**Try it:**
Retype the rows word for word, starting at the first line and ending at the line that contains "que non viva". Include both of those lines.

[Transcribed page contents]
========================================
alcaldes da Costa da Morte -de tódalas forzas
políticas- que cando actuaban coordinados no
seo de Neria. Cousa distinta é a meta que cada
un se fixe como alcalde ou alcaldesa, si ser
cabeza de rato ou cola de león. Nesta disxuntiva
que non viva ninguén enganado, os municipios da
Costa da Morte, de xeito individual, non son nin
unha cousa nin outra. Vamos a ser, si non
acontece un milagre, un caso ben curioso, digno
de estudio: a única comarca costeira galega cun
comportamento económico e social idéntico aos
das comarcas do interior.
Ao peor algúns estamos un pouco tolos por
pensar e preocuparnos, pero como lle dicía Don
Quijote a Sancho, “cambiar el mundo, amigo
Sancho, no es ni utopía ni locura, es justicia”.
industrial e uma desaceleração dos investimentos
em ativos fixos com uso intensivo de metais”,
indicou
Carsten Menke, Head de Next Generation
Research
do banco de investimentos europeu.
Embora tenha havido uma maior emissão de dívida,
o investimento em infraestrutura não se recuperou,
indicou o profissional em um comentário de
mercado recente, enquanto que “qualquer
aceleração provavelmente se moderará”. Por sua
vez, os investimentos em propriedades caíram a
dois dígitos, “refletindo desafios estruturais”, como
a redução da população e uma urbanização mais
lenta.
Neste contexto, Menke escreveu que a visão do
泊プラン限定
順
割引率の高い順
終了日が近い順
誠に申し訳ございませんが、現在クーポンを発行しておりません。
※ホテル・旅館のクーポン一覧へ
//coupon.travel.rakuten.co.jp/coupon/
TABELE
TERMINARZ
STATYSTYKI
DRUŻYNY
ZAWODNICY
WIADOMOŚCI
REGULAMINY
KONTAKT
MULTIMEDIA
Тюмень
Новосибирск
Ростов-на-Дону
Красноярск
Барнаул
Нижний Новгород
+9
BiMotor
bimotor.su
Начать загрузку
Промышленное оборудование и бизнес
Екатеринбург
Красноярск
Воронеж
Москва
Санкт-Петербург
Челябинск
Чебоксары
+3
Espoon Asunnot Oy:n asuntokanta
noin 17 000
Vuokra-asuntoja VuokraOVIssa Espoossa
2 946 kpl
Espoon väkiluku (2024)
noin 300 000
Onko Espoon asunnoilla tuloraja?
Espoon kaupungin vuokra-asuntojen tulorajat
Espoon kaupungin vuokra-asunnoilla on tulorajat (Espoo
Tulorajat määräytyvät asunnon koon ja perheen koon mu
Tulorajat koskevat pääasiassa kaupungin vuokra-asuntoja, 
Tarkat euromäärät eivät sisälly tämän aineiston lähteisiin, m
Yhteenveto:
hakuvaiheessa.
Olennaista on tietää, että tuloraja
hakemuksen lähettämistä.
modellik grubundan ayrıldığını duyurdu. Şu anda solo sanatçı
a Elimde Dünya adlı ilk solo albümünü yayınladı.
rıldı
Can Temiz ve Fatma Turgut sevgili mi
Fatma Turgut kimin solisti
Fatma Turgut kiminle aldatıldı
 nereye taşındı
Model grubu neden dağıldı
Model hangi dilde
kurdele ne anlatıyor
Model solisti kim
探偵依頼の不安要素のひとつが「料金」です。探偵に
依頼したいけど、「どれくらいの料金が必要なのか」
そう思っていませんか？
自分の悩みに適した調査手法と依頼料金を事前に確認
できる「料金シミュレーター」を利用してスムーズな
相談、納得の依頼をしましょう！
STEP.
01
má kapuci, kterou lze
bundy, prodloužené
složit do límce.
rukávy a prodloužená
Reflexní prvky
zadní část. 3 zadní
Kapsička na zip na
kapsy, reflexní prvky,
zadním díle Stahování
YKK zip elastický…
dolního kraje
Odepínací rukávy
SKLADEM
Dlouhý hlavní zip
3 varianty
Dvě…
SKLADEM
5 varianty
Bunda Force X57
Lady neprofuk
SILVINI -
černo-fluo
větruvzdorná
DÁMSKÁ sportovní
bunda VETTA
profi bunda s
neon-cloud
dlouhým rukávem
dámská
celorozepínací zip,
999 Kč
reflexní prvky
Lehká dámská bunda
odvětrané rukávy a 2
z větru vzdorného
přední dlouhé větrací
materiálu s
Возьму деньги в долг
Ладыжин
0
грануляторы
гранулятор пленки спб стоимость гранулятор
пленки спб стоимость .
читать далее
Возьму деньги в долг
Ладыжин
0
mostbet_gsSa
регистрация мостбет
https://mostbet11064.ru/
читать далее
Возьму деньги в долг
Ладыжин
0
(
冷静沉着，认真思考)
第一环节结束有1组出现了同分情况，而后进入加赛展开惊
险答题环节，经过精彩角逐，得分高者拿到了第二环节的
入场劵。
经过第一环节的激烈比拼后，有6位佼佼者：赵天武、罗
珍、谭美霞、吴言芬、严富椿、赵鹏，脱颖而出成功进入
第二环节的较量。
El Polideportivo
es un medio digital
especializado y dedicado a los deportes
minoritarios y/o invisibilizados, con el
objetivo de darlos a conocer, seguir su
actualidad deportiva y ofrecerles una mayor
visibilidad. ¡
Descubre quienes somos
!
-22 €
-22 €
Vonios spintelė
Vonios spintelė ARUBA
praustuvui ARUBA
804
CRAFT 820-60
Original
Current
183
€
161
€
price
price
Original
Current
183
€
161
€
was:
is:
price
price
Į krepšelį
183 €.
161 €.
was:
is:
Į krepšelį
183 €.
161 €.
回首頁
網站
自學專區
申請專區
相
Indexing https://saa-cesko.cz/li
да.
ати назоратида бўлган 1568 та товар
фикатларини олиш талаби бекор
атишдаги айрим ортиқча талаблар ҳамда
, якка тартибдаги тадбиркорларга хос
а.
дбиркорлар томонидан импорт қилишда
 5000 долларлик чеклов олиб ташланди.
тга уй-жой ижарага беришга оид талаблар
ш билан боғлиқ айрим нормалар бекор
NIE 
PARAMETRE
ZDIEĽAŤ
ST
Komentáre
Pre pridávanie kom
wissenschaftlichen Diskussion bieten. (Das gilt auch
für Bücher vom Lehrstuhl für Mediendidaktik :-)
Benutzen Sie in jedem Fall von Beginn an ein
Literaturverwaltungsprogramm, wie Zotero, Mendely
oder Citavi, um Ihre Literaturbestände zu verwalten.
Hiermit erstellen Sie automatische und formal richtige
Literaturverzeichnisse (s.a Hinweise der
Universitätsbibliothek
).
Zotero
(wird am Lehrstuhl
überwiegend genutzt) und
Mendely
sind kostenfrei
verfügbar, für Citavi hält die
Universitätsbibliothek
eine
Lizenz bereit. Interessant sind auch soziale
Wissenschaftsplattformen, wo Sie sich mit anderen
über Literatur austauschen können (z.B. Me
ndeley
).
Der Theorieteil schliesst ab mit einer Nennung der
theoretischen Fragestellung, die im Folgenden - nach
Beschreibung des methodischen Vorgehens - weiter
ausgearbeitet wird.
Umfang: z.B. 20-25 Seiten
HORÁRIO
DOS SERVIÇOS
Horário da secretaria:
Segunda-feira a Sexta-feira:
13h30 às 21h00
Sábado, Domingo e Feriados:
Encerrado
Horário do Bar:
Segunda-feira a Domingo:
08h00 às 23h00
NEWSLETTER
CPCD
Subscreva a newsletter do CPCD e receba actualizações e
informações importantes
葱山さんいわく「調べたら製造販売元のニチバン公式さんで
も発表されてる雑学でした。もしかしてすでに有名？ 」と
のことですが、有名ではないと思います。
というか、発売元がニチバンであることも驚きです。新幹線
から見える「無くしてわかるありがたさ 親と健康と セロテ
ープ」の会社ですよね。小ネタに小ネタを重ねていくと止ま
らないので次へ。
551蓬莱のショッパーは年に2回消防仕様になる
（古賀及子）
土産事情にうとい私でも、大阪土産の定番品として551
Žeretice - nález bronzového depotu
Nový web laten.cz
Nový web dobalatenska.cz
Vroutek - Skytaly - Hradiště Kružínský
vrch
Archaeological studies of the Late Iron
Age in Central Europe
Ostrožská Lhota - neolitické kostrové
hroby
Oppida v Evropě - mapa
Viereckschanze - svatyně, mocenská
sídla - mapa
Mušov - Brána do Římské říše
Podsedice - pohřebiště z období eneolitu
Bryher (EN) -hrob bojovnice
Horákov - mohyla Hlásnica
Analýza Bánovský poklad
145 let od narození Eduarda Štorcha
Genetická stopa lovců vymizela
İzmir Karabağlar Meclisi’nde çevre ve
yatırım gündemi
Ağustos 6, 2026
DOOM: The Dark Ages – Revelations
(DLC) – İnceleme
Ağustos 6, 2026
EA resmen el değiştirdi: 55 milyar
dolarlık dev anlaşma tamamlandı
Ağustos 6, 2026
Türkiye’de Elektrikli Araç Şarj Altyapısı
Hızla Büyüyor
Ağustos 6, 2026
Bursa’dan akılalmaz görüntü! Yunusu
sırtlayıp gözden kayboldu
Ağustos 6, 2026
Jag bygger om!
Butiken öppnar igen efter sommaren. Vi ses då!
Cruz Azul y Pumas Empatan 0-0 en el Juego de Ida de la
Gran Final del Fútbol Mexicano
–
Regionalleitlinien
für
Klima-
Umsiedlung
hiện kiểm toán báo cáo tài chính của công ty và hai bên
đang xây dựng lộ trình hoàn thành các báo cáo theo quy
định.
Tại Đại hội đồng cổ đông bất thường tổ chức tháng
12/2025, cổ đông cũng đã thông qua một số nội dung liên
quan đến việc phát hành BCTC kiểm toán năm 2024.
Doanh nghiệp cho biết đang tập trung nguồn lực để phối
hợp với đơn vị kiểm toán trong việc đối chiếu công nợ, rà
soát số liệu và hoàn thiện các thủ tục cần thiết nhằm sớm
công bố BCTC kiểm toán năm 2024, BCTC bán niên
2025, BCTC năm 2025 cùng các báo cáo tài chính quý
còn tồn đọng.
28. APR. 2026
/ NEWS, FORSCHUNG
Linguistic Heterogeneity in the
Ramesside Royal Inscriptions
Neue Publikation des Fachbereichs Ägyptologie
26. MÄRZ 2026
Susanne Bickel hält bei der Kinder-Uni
========================================
**Exercise solution:**
alcaldes da Costa da Morte -de tódalas forzas
políticas- que cando actuaban coordinados no
seo de Neria. Cousa distinta é a meta que cada
un se fixe como alcalde ou alcaldesa, si ser
cabeza de rato ou cola de león. Nesta disxuntiva
que non viva ninguén enganado, os municipios da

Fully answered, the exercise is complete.